'Life or death' insurance program for kids could lose funding in matter of months

Funding lapsed on Sept. 30 and has not been reauthorized by Congress.

Kimmel blasted Congress for letting CHIP run out when so many Americans depend on it.

Kimmel added, “This is literally a life-and-death program for American kids.”

“In the scheme of our national budget, this is a very small piece,” Beers told ABC News. “But it is a small piece that has a tremendous impact on the lives and health of children.”

Ahead, here is what you need to know about the program.

What is CHIP?

CHIP is a program that funds health insurance for the children of working mothers (and pregnant mothers) who make too much money to be covered by Medicaid but earn too little to afford other insurance coverage. It was passed in 1997 under the Clinton administration and has enjoyed bipartisan support since its inception. In 2016, it covered 8.9 million children and pregnant mothers, according to government figures.

Why are people talking about CHIP?

Funding lapsed on Sept. 30 and has not been reauthorized by Congress; this is the longest lapse in funding in the program's history. Many states, including Virginia and Colorado, have had to notify residents that their insurance will be cut off soon, and that they should make contingency plans.

How much does CHIP cost taxpayers?

When analyzed by cost per beneficiary, CHIP costs about $1,750 per child or pregnant mother per year, while Medicare costs about $12,000 per person per year, according to CMS data.
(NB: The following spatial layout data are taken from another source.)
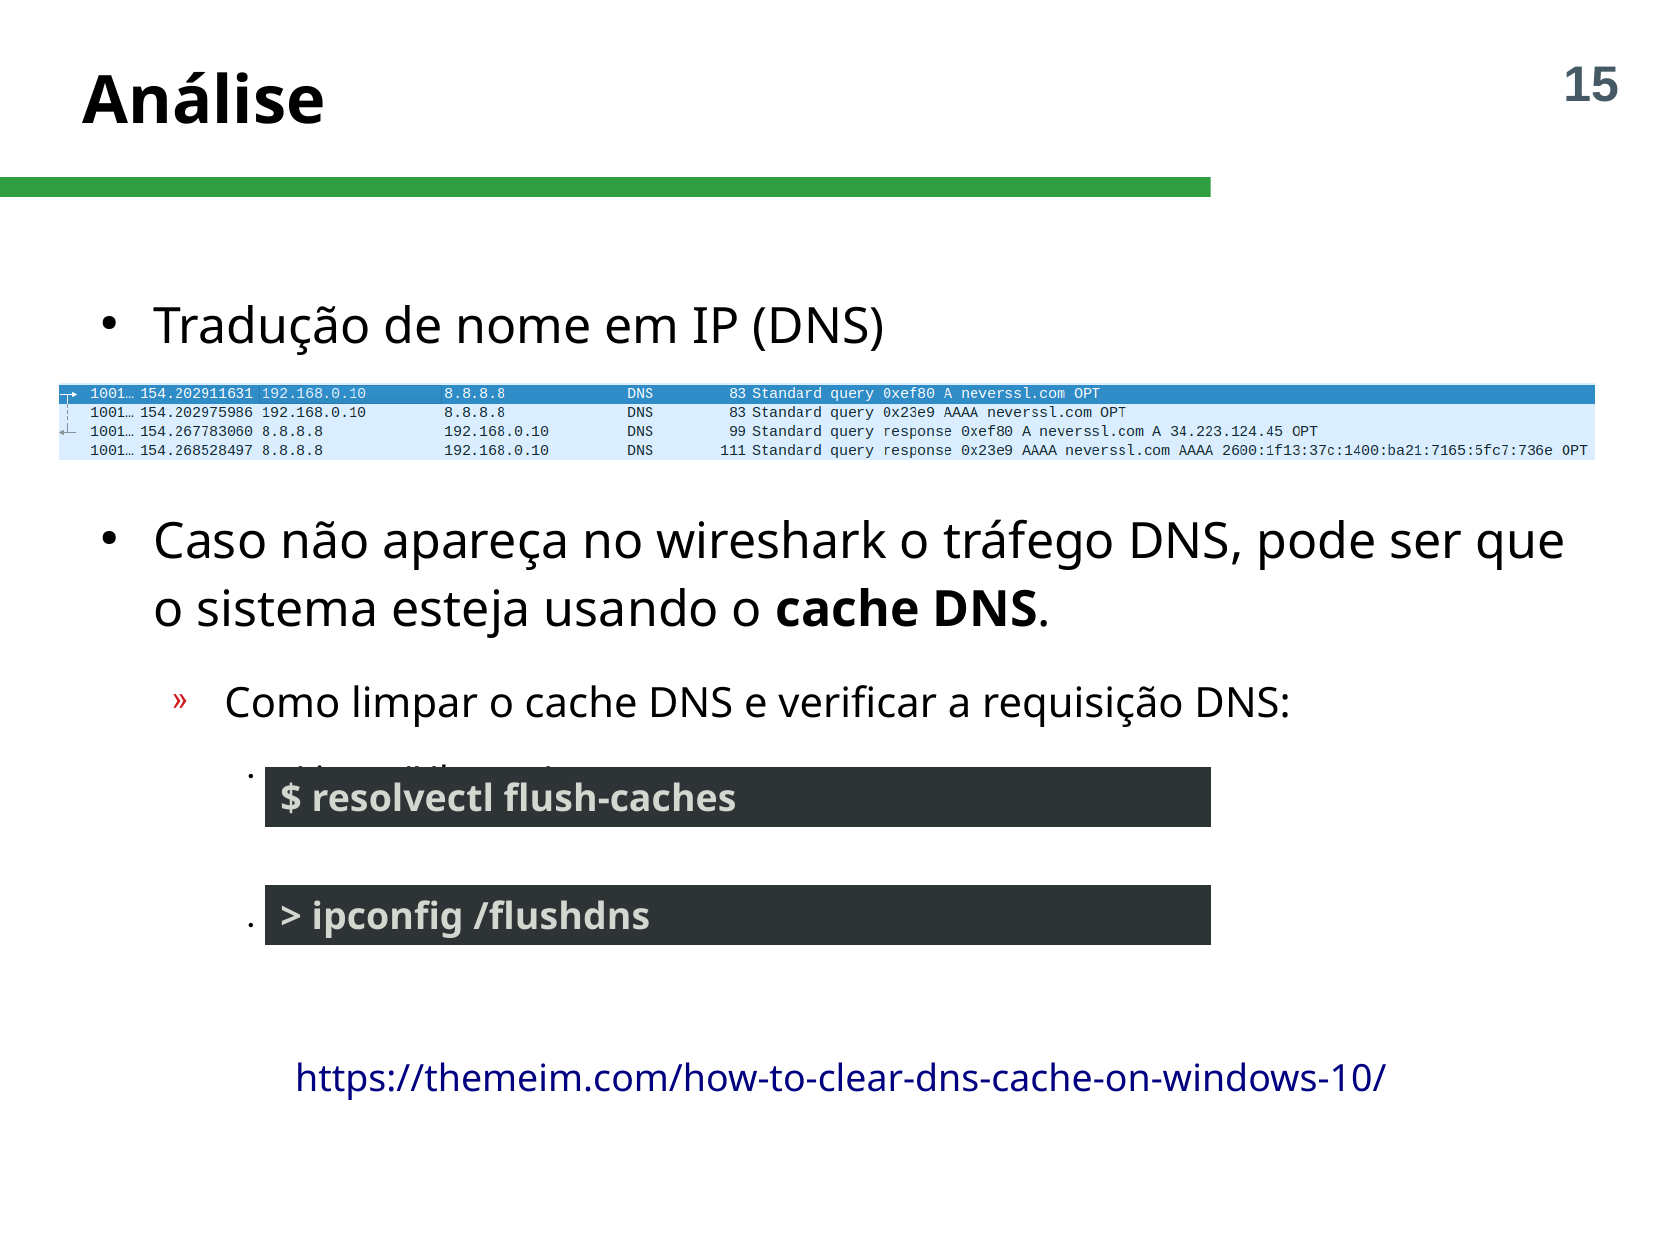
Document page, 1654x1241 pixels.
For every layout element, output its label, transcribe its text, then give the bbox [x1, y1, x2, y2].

title Análise [82, 0, 1152, 202]
list Tradução de nome em IP (DNS) Caso não apareça no wireshark o tráfego DNS, pode ser que o sistema esteja usando o cache DNS. Como limpar o cache DNS e verificar a requisição DNS: Linux (Ubuntu): Windows: https://themeim.com/how-to-clear-dns-cache-on-windows-10/ [82, 460, 1571, 1216]
picture [59, 383, 1595, 460]
list Tradução de nome em IP (DNS) Caso não apareça no wireshark o tráfego DNS, pode ser que o sistema esteja usando o cache DNS. Como limpar o cache DNS e verificar a requisição DNS: Linux (Ubuntu): Windows: https://themeim.com/how-to-clear-dns-cache-on-windows-10/ [82, 290, 1571, 383]
text_box $ resolvectl flush-caches [265, 767, 1211, 827]
text_box > ipconfig /flushdns [265, 885, 1211, 945]
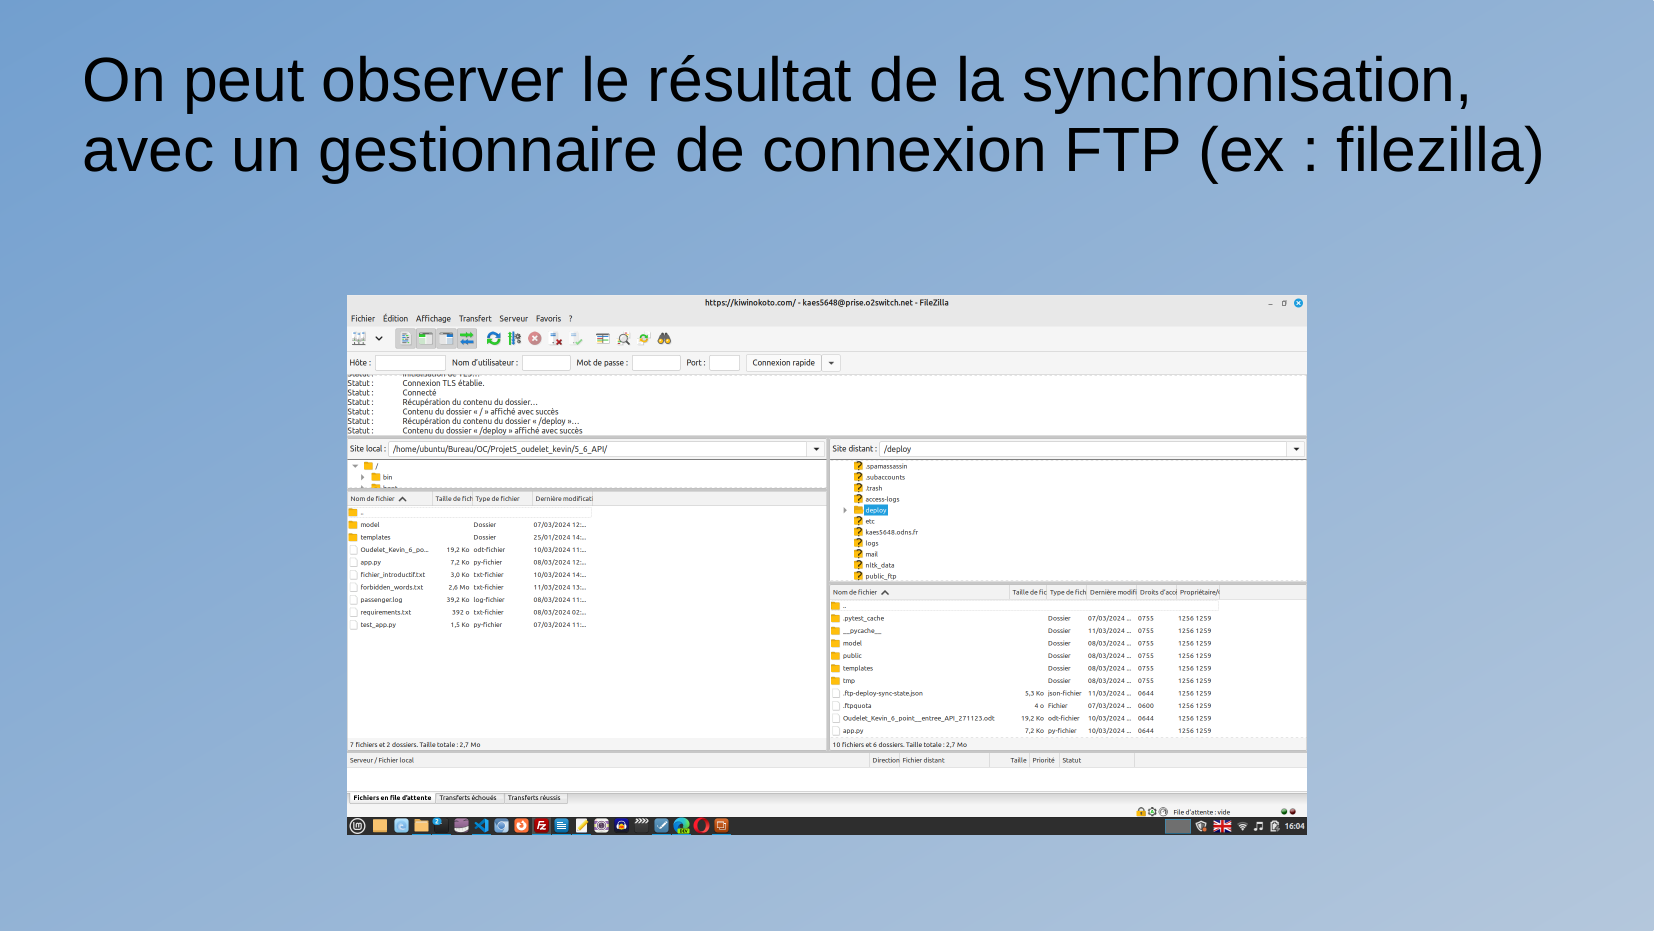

What happens to women and children using CHIP if it isn’t renewed?

Most states expect to run out of funds in one to three months. Families that lose insurance have the option of buying individual insurance, which is prohibitively expensive for many of them. Access to the individual insurance marketplace has been restricted by legislative changes enacted by Congress.

If mothers obtain steady employment, they can sometimes get health insurance from their employer. The other option is to not buy any insurance and to hope that uncovered children do not require medical care. If a child does need expensive care, however, the out-of-pocket costs could be very high.

Why does CHIP matter?

It is crucial that children and pregnant mothers of all income levels be able to access medical care to stay healthy and prevent future illness. If CHIP doesn't receive the funding it needs, it could have serious consequences for working families, Beers said.

“In the U.S., children are insured at historically high rates, and CHIP funding is an important piece of that,” Beers said. “These families are facing a lot of uncertainty about their children’s health care coverage. Imagine you didn’t know what’s going to happen to your child’s insurance in one month. These are working families that don’t have any other options.”